══ EXERCISE TEXT ══
Get Your Motor Runnin’

On The Move: A Life
Oliver Sacks
Picador
May 2015

OnTheMove_smThe way other people see us isn’t necessarily the way we see ourselves. This was my first impression of Oliver Sacks, eminent neurologist, when seeing the cover of his memoir On The Move. Rather than providing a photo of himself as a distinguished older gentleman at the end of a distinguished neurological career, what we get instead is Sacks, virile, young, muscular, and leather-clad, astride a motorcycle. This is the Oliver Sacks that he wants us to remember, the inner Sacks that perhaps people had began to forget but he never had. There’s a fondness for the adventure of youth before the pages even open, and I found myself needing to recalibrate to the idea that perhaps this wasn’t the story of dogged academic pursuit after all.
═══
- [TASK A]:
Translate this sentence from the review of Oliver Sacks's memoir into Spanish: "There’s a fondness for the adventure of youth before the pages even open, and I found myself needing to recalibrate to the idea that perhaps this wasn’t the story of dogged academic pursuit after all."
- [TASK B]:
In the review of Oliver Sacks's memoir, retype the stretch from "On The Move: A" through "pursuit after all.".
══ PROVIDED MATERIAL ══
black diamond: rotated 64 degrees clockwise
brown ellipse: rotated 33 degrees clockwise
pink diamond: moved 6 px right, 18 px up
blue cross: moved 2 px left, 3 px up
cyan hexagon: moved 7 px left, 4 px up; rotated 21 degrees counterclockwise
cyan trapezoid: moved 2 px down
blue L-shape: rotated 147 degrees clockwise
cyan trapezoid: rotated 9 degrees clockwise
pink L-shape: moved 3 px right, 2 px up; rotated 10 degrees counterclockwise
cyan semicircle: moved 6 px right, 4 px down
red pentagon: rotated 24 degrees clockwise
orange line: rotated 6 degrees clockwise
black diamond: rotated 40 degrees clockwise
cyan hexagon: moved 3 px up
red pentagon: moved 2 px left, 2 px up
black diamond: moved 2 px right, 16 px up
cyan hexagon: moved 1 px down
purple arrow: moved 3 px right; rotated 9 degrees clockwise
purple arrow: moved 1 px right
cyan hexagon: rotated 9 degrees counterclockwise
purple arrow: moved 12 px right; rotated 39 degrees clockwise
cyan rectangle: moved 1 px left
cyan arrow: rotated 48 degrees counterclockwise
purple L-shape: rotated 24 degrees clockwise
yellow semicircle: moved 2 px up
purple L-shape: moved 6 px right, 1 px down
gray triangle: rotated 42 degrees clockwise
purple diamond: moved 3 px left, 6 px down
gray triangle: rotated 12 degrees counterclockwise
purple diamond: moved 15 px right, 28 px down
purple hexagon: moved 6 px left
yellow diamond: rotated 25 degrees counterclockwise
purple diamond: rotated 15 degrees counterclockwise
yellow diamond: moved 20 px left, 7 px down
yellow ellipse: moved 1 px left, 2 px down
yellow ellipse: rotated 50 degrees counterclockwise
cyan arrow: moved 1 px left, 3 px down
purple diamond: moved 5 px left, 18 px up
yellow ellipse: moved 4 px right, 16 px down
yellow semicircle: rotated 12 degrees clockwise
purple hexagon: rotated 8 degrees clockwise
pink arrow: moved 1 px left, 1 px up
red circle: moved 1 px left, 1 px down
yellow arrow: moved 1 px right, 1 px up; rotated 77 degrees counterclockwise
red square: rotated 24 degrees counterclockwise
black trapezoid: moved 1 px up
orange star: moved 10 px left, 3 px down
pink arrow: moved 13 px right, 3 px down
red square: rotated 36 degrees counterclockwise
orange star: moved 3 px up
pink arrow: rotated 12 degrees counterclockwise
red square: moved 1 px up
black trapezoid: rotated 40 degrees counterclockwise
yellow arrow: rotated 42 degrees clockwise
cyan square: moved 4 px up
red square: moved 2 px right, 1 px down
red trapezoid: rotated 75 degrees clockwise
═══
- [REPLY A]:
Hay un cariño por la aventura de la juventud incluso antes de abrir las páginas, y me encontré con la necesidad de reajustarme a la idea de que quizá, después de todo, esta no era la historia de una tenaz búsqueda académica.

- [REPLY B]:
On The Move: A Life
Oliver Sacks
Picador
May 2015

OnTheMove_smThe way other people see us isn’t necessarily the way we see ourselves. This was my first impression of Oliver Sacks, eminent neurologist, when seeing the cover of his memoir On The Move. Rather than providing a photo of himself as a distinguished older gentleman at the end of a distinguished neurological career, what we get instead is Sacks, virile, young, muscular, and leather-clad, astride a motorcycle. This is the Oliver Sacks that he wants us to remember, the inner Sacks that perhaps people had began to forget but he never had. There’s a fondness for the adventure of youth before the pages even open, and I found myself needing to recalibrate to the idea that perhaps this wasn’t the story of dogged academic pursuit after all.